** LIST OF TASKS **
1. In the biography of James Herbert, swap "Queenborough" for "Rochester" and write out the passage starting at "James Herbert (c." and ending at "in April 1677.".
2. Can you carry on the biography of James Herbert from where it stops?

** EXTRACT TO READ **

----

= James Herbert (died 1677) =

English politician

James Herbert (c. 1623 – April 1677) was an English politician who sat in the House of Commons variously between 1645 and 1677.

Herbert was the son of Philip Herbert, 4th Earl of Pembroke and his wife Susan de Vere, daughter of Edward de Vere, 17th Earl of Oxford. He matriculated at Jesus College, Oxford on 15 June 1638, aged 15.

In May 1646, Herbert was elected Member of Parliament for Wiltshire in the Long Parliament. He sat until he was excluded under Pride's Purge in December 1648. He was awarded MA at Oxford on 12 April 1648.

In 1659, Herbert was elected MP for Queenborough in the Third Protectorate Parliament. He was re-elected MP for Queenborough in 1660 for the Convention Parliament and in 1661 for the Cavalier Parliament.
He sat until his death in April 1677.

Herbert owned Tythrop Park, Kingsey, Buckinghamshire, which his wife inherited from her grandfather in 1650. He died at the age of 54.

----

** DATASET SECTION **
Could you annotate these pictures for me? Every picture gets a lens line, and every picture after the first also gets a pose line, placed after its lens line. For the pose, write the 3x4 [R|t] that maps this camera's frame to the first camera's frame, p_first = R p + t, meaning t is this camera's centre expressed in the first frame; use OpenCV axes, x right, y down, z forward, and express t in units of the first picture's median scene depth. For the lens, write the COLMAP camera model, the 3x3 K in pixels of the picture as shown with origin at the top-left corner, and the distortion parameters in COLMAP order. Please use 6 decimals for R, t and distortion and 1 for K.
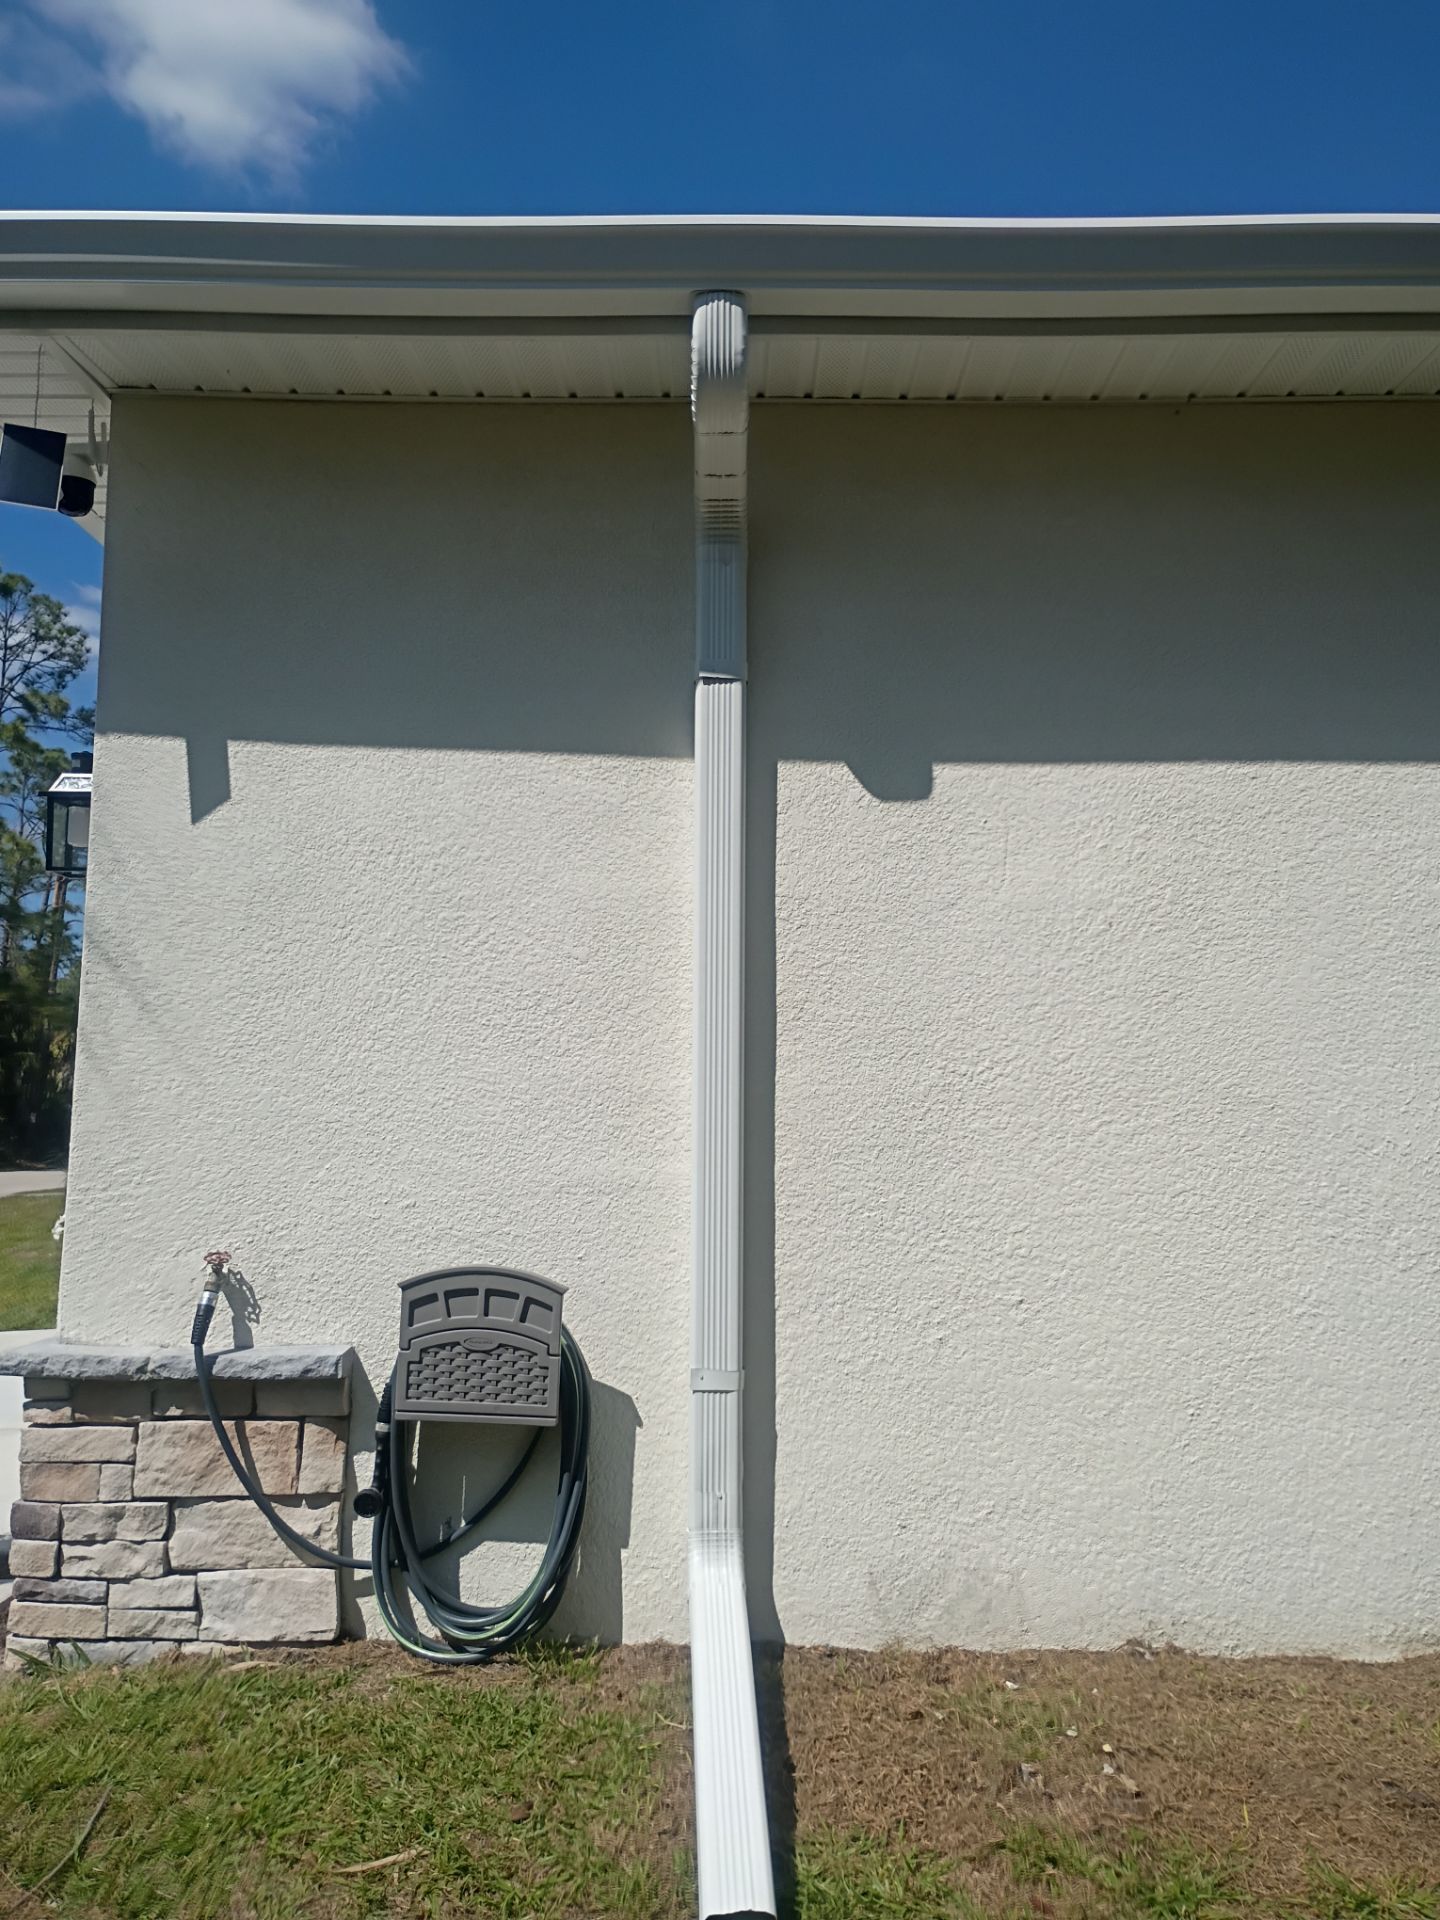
lens RADIAL K [[1550.4, 0, 720.0], [0, 1550.4, 960.0], [0, 0, 1]] dist [0.012688, 0.002177]
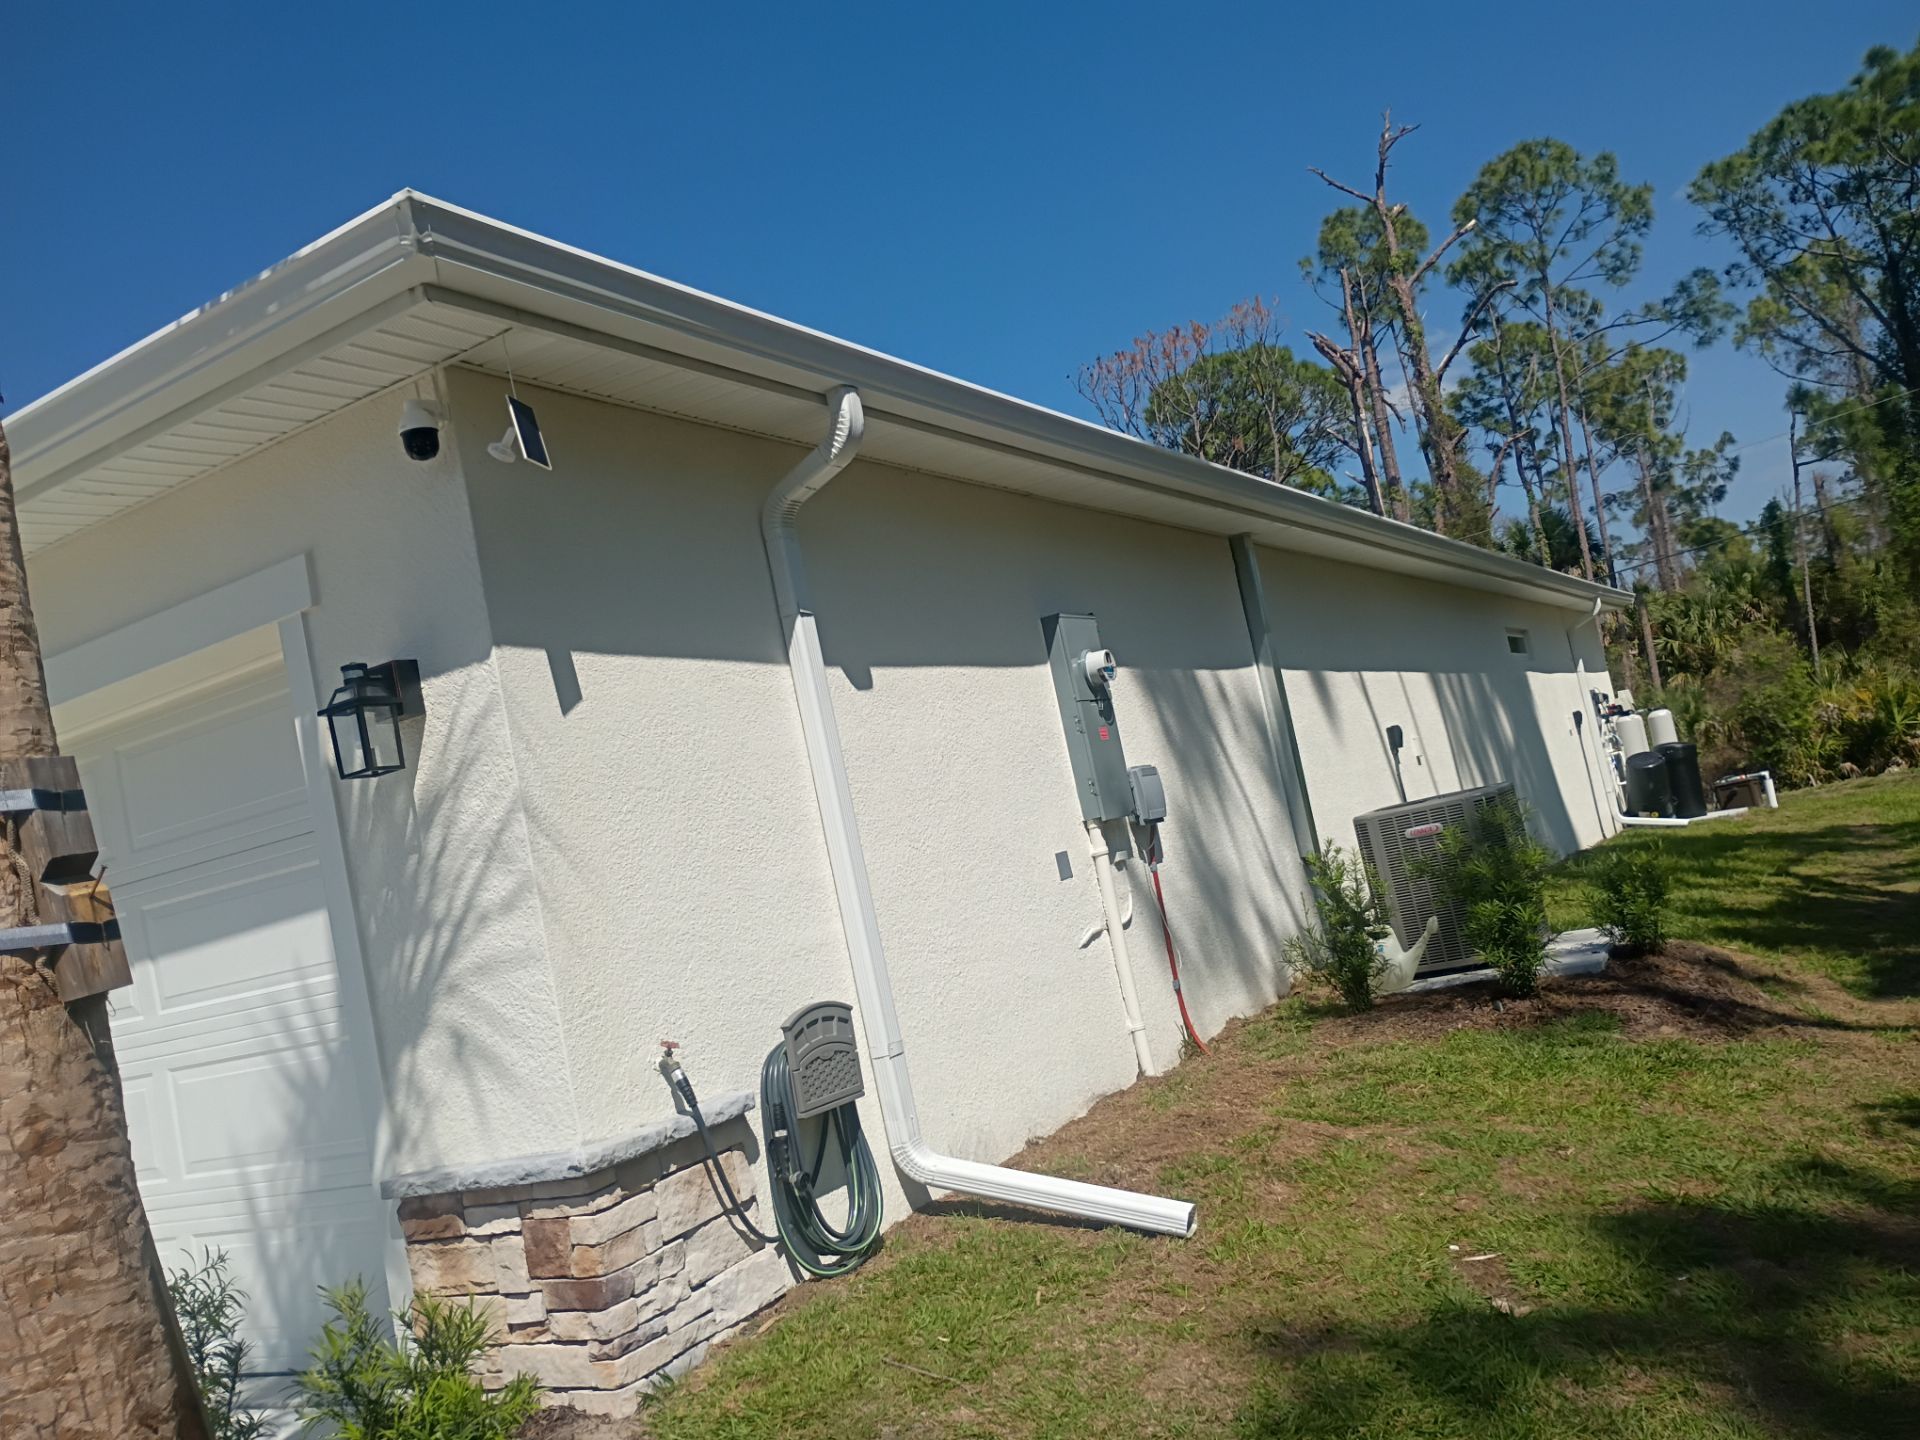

----

** EXERCISE RESULTS **
1.
James Herbert (c. 1623 – April 1677) was an English politician who sat in the House of Commons variously between 1645 and 1677.

Herbert was the son of Philip Herbert, 4th Earl of Pembroke and his wife Susan de Vere, daughter of Edward de Vere, 17th Earl of Oxford. He matriculated at Jesus College, Oxford on 15 June 1638, aged 15.

In May 1646, Herbert was elected Member of Parliament for Wiltshire in the Long Parliament. He sat until he was excluded under Pride's Purge in December 1648. He was awarded MA at Oxford on 12 April 1648.

In 1659, Herbert was elected MP for Rochester in the Third Protectorate Parliament. He was re-elected MP for Rochester in 1660 for the Convention Parliament and in 1661 for the Cavalier Parliament.
He sat until his death in April 1677.

2.
Herbert married Jane Spiller daughter of Sir Robert Spiller of Laleham, Middlesex in 1645, when his father settled the manor of Milton Kent on him. His son James succeeded him. His daughter Mary married Sir Robert Worsley, 3rd Baronet. His daughter Jane married Sir Walter Clarges, 1st Baronet and had issue.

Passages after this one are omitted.